Der Schreibstil ist wahnsinnig atmosphärisch und düster, vermag mitzureißen und hat für mich sowohl humorvolle Momente als auch den ein oder anderen Gruselmoment bereitgehalten. Interesse und/oder Vorkenntnisse, was maritimes Vokabular betrifft, sind durchaus hilfreich. Die Handlung wird aus vielen verschiedenen Erzählperspektiven wiedergegeben. Dadurch kam es mehrfach zu unnötigen Wiederholungen, was für mich auf Kosten der Spannung ging – ich hatte leider nur selten das Gefühl, das Buch nicht aus der Hand legen zu können und unbedingt weiterlesen zu müssen. Durch den häufig schnellen Wechsel der Sichtweise wurde mir außerdem der tiefere Zugang zu den Charakteren verwehrt.

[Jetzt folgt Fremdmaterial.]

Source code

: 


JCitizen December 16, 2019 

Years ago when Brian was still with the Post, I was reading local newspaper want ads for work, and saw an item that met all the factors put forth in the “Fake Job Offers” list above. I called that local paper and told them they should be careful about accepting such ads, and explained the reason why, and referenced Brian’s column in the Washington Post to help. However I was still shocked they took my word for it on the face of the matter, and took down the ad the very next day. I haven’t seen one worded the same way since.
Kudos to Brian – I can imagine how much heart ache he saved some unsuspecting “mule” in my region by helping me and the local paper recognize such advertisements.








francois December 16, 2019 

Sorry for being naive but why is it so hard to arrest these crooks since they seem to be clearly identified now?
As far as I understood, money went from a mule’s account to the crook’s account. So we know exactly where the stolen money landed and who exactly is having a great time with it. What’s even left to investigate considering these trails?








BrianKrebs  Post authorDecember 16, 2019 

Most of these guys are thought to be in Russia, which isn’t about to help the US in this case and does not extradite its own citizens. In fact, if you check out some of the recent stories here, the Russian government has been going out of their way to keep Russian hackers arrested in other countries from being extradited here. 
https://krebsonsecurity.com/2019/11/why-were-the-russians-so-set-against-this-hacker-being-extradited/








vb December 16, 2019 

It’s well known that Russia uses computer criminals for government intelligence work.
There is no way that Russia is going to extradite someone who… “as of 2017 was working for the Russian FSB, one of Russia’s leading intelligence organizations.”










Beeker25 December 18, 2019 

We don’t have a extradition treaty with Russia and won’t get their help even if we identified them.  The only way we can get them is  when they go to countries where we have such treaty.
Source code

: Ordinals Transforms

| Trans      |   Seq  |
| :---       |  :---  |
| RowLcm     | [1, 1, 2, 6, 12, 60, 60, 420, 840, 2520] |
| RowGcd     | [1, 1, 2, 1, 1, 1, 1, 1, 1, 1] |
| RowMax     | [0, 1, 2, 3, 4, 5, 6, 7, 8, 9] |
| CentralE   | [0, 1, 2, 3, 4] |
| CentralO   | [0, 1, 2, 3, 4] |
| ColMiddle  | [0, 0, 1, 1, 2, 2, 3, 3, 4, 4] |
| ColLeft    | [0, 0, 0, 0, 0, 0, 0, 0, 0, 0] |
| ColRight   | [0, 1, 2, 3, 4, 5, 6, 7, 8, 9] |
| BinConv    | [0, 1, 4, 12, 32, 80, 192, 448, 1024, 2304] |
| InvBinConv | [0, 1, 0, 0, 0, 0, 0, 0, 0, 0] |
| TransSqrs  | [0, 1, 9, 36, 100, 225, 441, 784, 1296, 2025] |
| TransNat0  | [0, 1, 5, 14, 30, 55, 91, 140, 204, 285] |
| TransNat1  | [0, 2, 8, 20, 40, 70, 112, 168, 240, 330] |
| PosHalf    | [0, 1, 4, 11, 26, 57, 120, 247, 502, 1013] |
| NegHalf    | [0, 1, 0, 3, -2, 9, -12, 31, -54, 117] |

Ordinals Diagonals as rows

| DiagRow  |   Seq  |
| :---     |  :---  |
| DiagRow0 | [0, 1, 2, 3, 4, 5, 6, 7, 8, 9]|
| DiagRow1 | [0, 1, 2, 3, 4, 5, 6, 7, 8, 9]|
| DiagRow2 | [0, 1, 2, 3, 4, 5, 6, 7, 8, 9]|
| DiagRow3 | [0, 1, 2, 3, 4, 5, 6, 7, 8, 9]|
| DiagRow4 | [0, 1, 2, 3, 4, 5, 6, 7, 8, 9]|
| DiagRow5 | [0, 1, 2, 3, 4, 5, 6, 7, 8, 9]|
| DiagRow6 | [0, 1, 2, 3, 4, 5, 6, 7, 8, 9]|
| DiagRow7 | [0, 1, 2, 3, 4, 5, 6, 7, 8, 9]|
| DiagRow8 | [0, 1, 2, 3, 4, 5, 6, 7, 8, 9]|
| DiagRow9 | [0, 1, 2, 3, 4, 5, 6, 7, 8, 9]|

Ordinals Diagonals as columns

Damit ein paar Worte zu den handelnden Personen: Es gibt keinen Charakter ohne moralische Abgründe und dunkle Vergangenheit. Das macht die Personen glaubwürdig und erinnert an einen Krimi noir, hat aber auch dazu geführt, dass ich keinen von ihnen wirklich sympathisch und gänzlich einnehmend fand. Irgendwie hatte ich das Gefühl, nicht richtig an die Charaktere heranzukommen, als würde immer noch eine Mauer zwischen ihnen und mir bestehen. Letztlich vermochte mich keins der Schicksale wirklich mitzureißen.

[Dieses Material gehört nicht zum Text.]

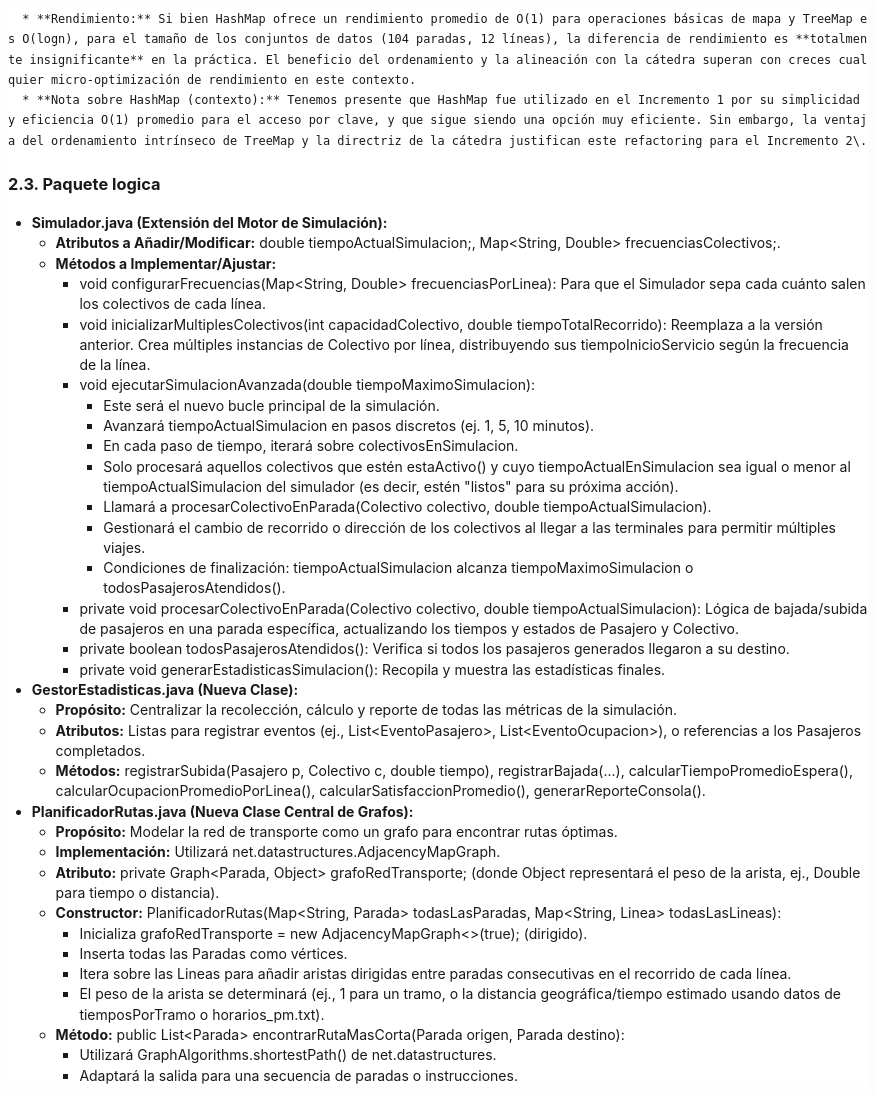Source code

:       * **Rendimiento:** Si bien HashMap ofrece un rendimiento promedio de O(1) para operaciones básicas de mapa y TreeMap es O(logn), para el tamaño de los conjuntos de datos (104 paradas, 12 líneas), la diferencia de rendimiento es **totalmente insignificante** en la práctica. El beneficio del ordenamiento y la alineación con la cátedra superan con creces cualquier micro-optimización de rendimiento en este contexto.  
      * **Nota sobre HashMap (contexto):** Tenemos presente que HashMap fue utilizado en el Incremento 1 por su simplicidad y eficiencia O(1) promedio para el acceso por clave, y que sigue siendo una opción muy eficiente. Sin embargo, la ventaja del ordenamiento intrínseco de TreeMap y la directriz de la cátedra justifican este refactoring para el Incremento 2\.

### **2.3. Paquete logica**

* **Simulador.java (Extensión del Motor de Simulación):**  
  * **Atributos a Añadir/Modificar:** double tiempoActualSimulacion;, Map\<String, Double\> frecuenciasColectivos;.  
  * **Métodos a Implementar/Ajustar:**  
    * void configurarFrecuencias(Map\<String, Double\> frecuenciasPorLinea): Para que el Simulador sepa cada cuánto salen los colectivos de cada línea.  
    * void inicializarMultiplesColectivos(int capacidadColectivo, double tiempoTotalRecorrido): Reemplaza a la versión anterior. Crea múltiples instancias de Colectivo por línea, distribuyendo sus tiempoInicioServicio según la frecuencia de la línea.  
    * void ejecutarSimulacionAvanzada(double tiempoMaximoSimulacion):  
      * Este será el nuevo bucle principal de la simulación.  
      * Avanzará tiempoActualSimulacion en pasos discretos (ej. 1, 5, 10 minutos).  
      * En cada paso de tiempo, iterará sobre colectivosEnSimulacion.  
      * Solo procesará aquellos colectivos que estén estaActivo() y cuyo tiempoActualEnSimulacion sea igual o menor al tiempoActualSimulacion del simulador (es decir, estén "listos" para su próxima acción).  
      * Llamará a procesarColectivoEnParada(Colectivo colectivo, double tiempoActualSimulacion).  
      * Gestionará el cambio de recorrido o dirección de los colectivos al llegar a las terminales para permitir múltiples viajes.  
      * Condiciones de finalización: tiempoActualSimulacion alcanza tiempoMaximoSimulacion o todosPasajerosAtendidos().  
    * private void procesarColectivoEnParada(Colectivo colectivo, double tiempoActualSimulacion): Lógica de bajada/subida de pasajeros en una parada específica, actualizando los tiempos y estados de Pasajero y Colectivo.  
    * private boolean todosPasajerosAtendidos(): Verifica si todos los pasajeros generados llegaron a su destino.  
    * private void generarEstadisticasSimulacion(): Recopila y muestra las estadísticas finales.  
* **GestorEstadisticas.java (Nueva Clase):**  
  * **Propósito:** Centralizar la recolección, cálculo y reporte de todas las métricas de la simulación.  
  * **Atributos:** Listas para registrar eventos (ej., List\<EventoPasajero\>, List\<EventoOcupacion\>), o referencias a los Pasajeros completados.  
  * **Métodos:** registrarSubida(Pasajero p, Colectivo c, double tiempo), registrarBajada(...), calcularTiempoPromedioEspera(), calcularOcupacionPromedioPorLinea(), calcularSatisfaccionPromedio(), generarReporteConsola().  
* **PlanificadorRutas.java (Nueva Clase Central de Grafos):**  
  * **Propósito:** Modelar la red de transporte como un grafo para encontrar rutas óptimas.  
  * **Implementación:** Utilizará net.datastructures.AdjacencyMapGraph.  
  * **Atributo:** private Graph\<Parada, Object\> grafoRedTransporte; (donde Object representará el peso de la arista, ej., Double para tiempo o distancia).  
  * **Constructor:** PlanificadorRutas(Map\<String, Parada\> todasLasParadas, Map\<String, Linea\> todasLasLineas):  
    * Inicializa grafoRedTransporte \= new AdjacencyMapGraph\<\>(true); (dirigido).  
    * Inserta todas las Paradas como vértices.  
    * Itera sobre las Lineas para añadir aristas dirigidas entre paradas consecutivas en el recorrido de cada línea.  
    * El peso de la arista se determinará (ej., 1 para un tramo, o la distancia geográfica/tiempo estimado usando datos de tiemposPorTramo o horarios\_pm.txt).  
  * **Método:** public List\<Parada\> encontrarRutaMasCorta(Parada origen, Parada destino):  
    * Utilizará GraphAlgorithms.shortestPath() de net.datastructures.  
    * Adaptará la salida para una secuencia de paradas o instrucciones.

Die Verbrechen selbst werden unterhaltsam, aber auch sehr direkt geschildert, weshalb man Gewaltbeschreibungen abkönnen sollte. Die Auflösung des Ganzen hat mir sehr gut gefallen. Das Ende war für mich jedoch nach all dem Grauen fast etwas zu rosarot.
Dieses Buch lässt sich nicht in ein Genre einordnen. Es besitzt historische sowie Krimielemente, ist sowohl Grusel-/Geistergeschichte als auch Abenteuerroman. Der Einfallsreichtum, die Detailliebe des Autors und die Art, wie er Genregrenzen bewusst verwischt, haben mich zutiefst beeindruckt. Etwas in dieser Art habe ich noch nie zuvor gelesen und trotz kleinerer Kritikpunkte hat mich das Buch insgesamt gut unterhalten. Wer gerne Bücher über menschliche Abgründe beziehungsweise Gräueltaten vor dunkler, beklemmender Atmosphäre liest, offen für abergläubische Elemente ist, Krimis ohne Helden mag und gerne längere Zeit innerhalb einer umfangreichen und verzwickten Handlung verbringt, sollte hier unbedingt reinlesen.